THE BLOG
03/28/2014 03:43 pm ET | Updated May 28, 2014

Georgia, Gender Violence, Guns

With his new book, President Jimmy Carter has issued a "call to action" on global, pervasive inequality and violence against women, calling violence against women the "most pervasive human rights violation in the world." And yes, I'd have to agree violence that is inflicted on a group that composes more than half of the world's population is pervasive to say the least.

President Carter's new book, A Call To Action: Women, Religion, Violence, and Power discusses the ways women are subjugated throughout the world. Though the data taken all together is both overwhelming and saddening, it's not difficult to believe. It's not one nation or ethnic group, one religion or region that is solely responsible for violence against women. While the subjugation of women looks different everywhere -- and even within places and groups -- it cuts across time and place and for many women it is not getting better.

Addressing issues of gender-based violence cannot be a one-sided fight. In order to make any sort of progress, it is critical to include men in forming solutions. It's amazing to have President Carter fighting on the side of women, using his voice and platform to bring greater attention to such an entrenched issue.

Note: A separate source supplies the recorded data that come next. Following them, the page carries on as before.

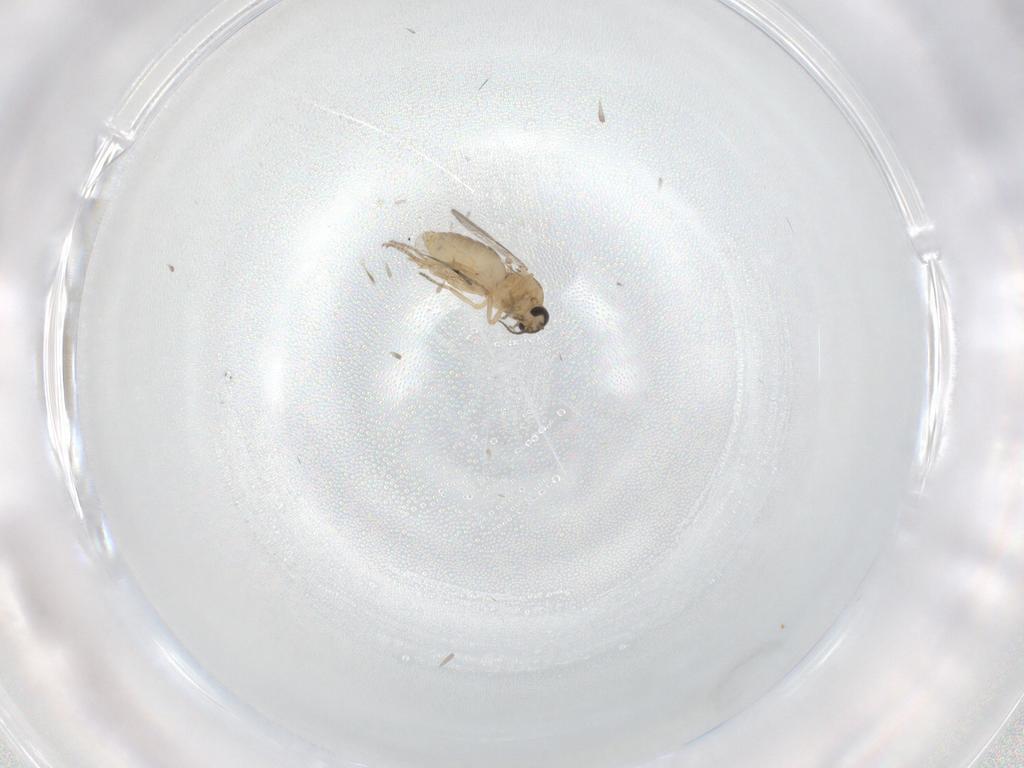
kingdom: Animalia
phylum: Arthropoda
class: Insecta
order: Diptera
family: Ceratopogonidae
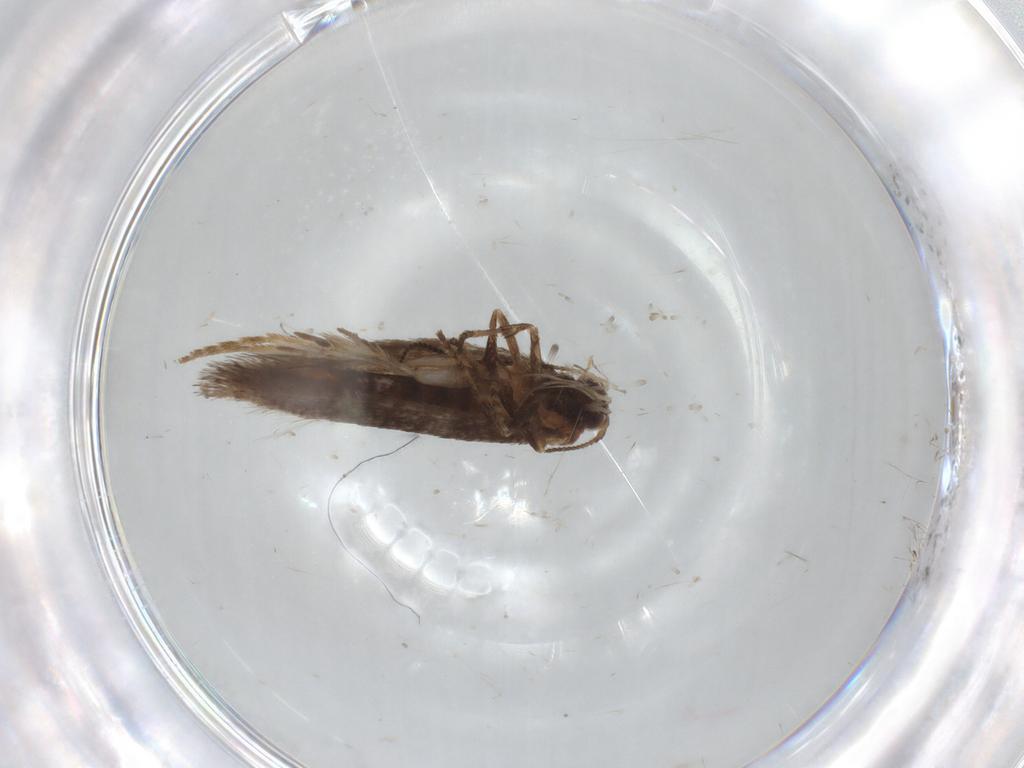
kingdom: Animalia
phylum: Arthropoda
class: Insecta
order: Lepidoptera
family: Nepticulidae
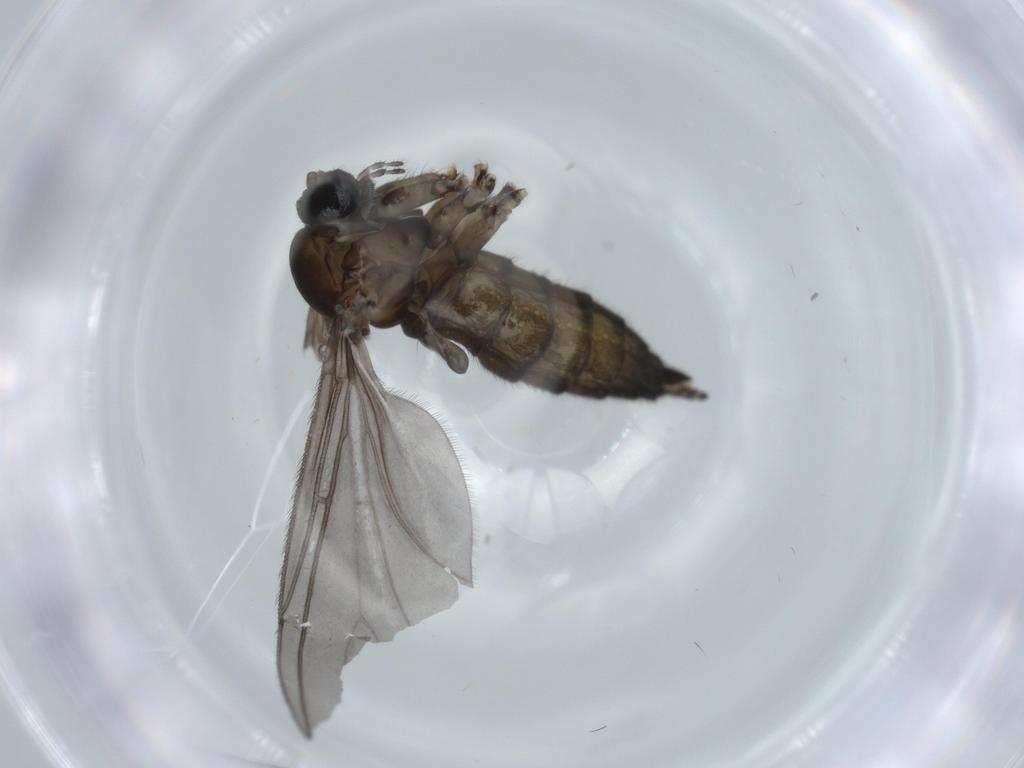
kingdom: Animalia
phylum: Arthropoda
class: Insecta
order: Diptera
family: Sciaridae
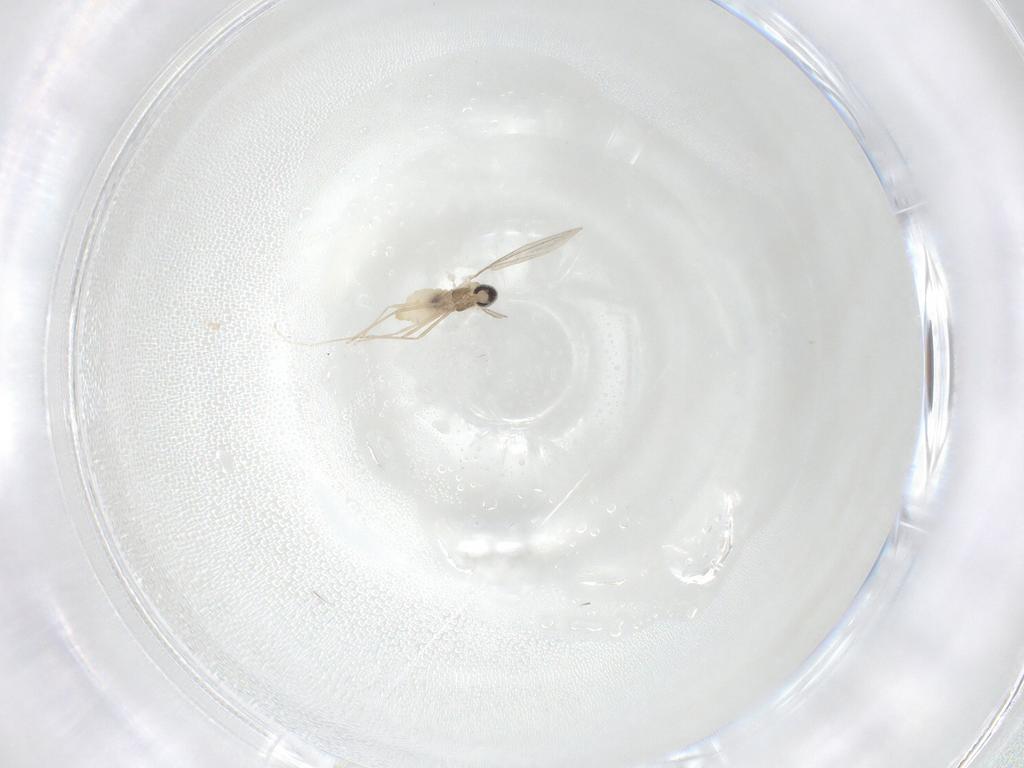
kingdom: Animalia
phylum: Arthropoda
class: Insecta
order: Diptera
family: Cecidomyiidae
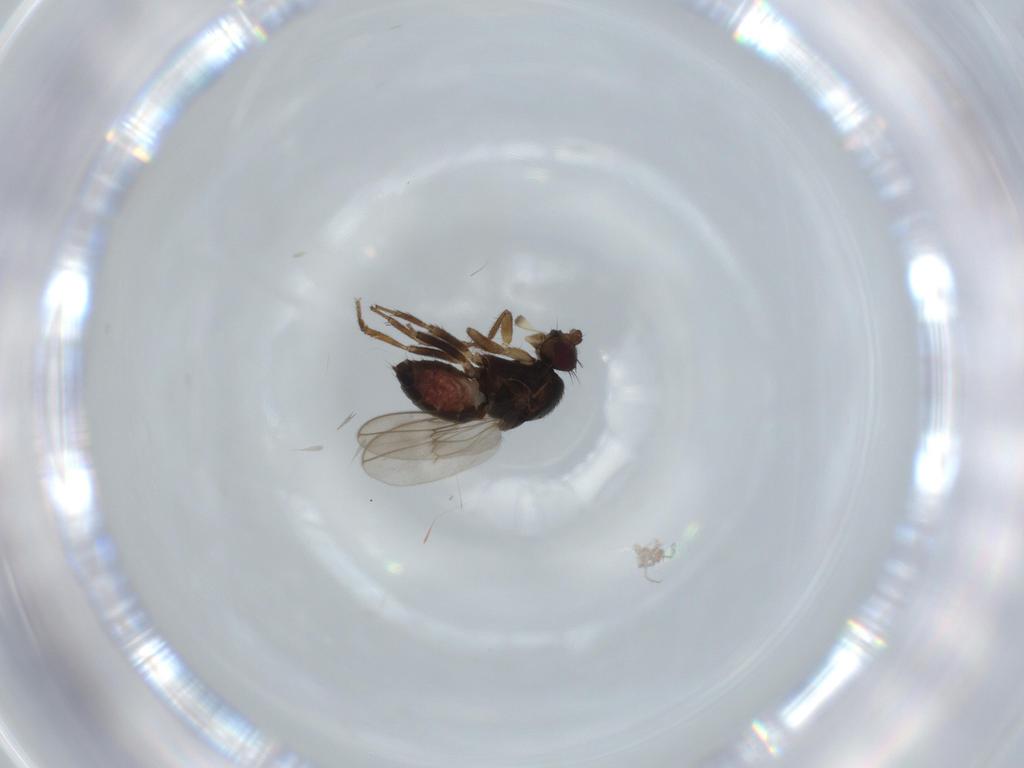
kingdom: Animalia
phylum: Arthropoda
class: Insecta
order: Diptera
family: Sphaeroceridae
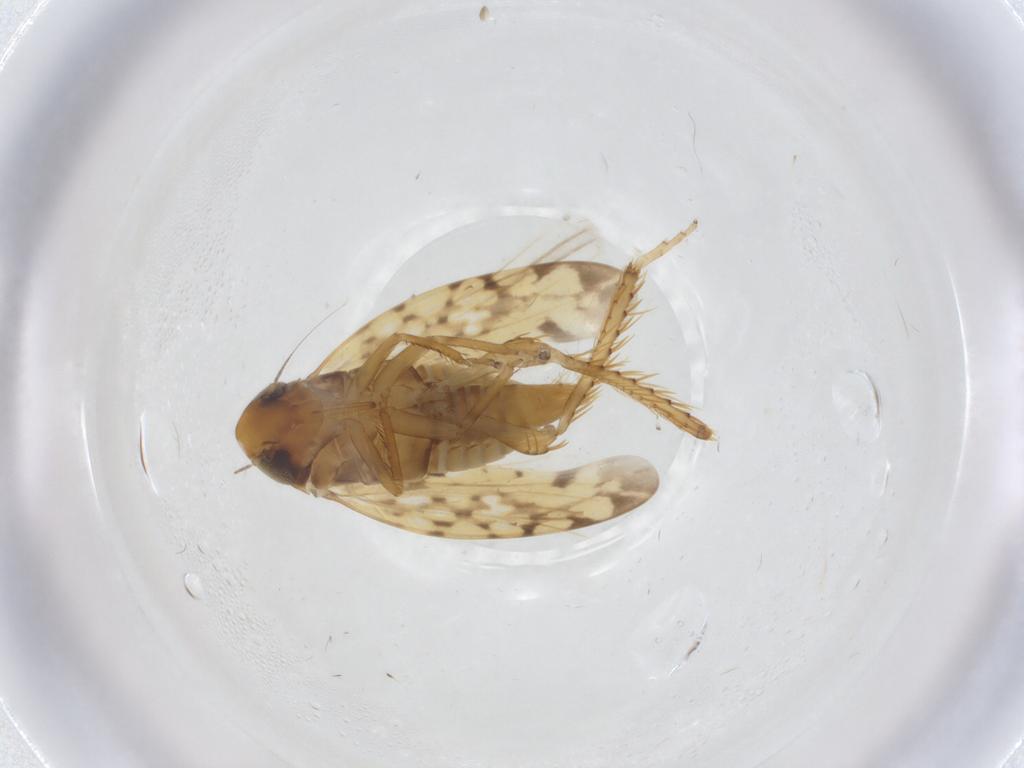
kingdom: Animalia
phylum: Arthropoda
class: Insecta
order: Hemiptera
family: Cicadellidae
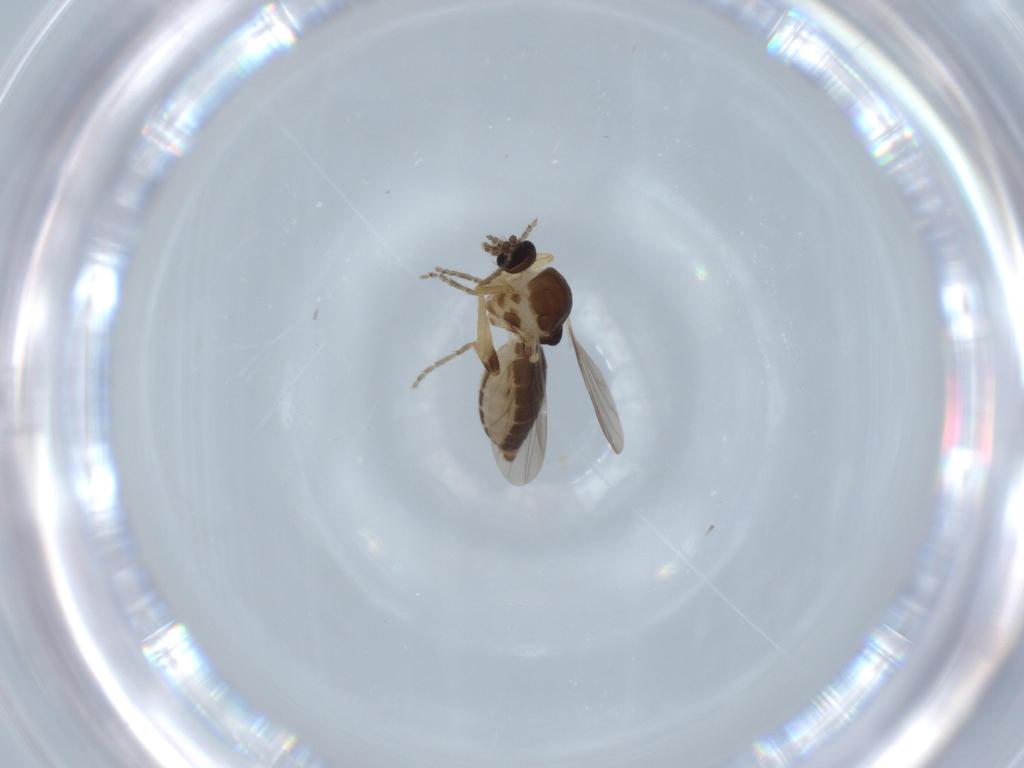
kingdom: Animalia
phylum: Arthropoda
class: Insecta
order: Diptera
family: Ceratopogonidae
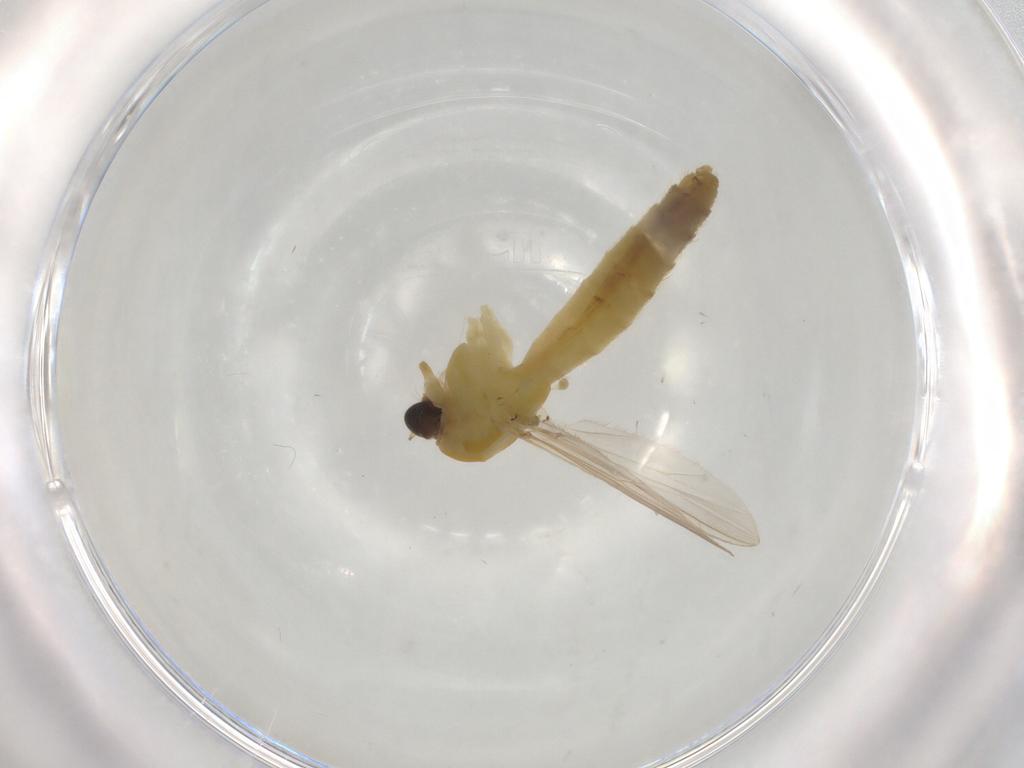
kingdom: Animalia
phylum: Arthropoda
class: Insecta
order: Diptera
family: Chironomidae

Which is all the more reason I was shocked to find out that Georgia's newest gun legislation -- legislation Gabrielle Giffords has called "The most extreme gun bill in America -- is supported by President Carter's grandson Jason, who is running for governor of the state. The bill would allow guns to be carried in churches, schools, courthouses, airports, bars -- pretty much everywhere.

The bill is far from popular, according to the New York Times:

The bill was opposed not only by gun-control groups, but also by the state's police chiefs association and restaurant association, Episcopal and Catholic churches, and the federal Transportation Security Administration. A majority of Georgians also opposed it, according to several polls.

Regardless of the opposition, lawmakers who voted for the bill have not experienced negative backlash or electoral consequences for their votes, including Jason Carter.

I would like Carter the elder, whose passion for righting the wrongs done to women is so very clear and true to sit down with his grandson and explain why this Georgia bill is a huge danger to women. Gun violence disproportionately affects women and children. Any bill that makes it easier for people to get guns and to bring them anywhere they want is a bill that will put women in danger.

According to Futures Without Violence, "access to firearms increases the risk of intimate partner homicide more than five times than in instances where there are no weapons" and "in 2010, 52 percent of female homicide victims killed by men were shot and killed with a gun." And according to Demand Action, women in the US are eleven times more likely to be murdered with guns than women in other high-income countries.

I know President Carter understands the importance of keeping guns out of the hands of those who should not have them, and out of public spaces where we all deserve the right to feel safe and secure. I hope that he can have a frank conversation with his grandson about the potential impact of such extreme and sweeping legislation that will undoubtedly put innocent lives at risk without making us any safer or more free.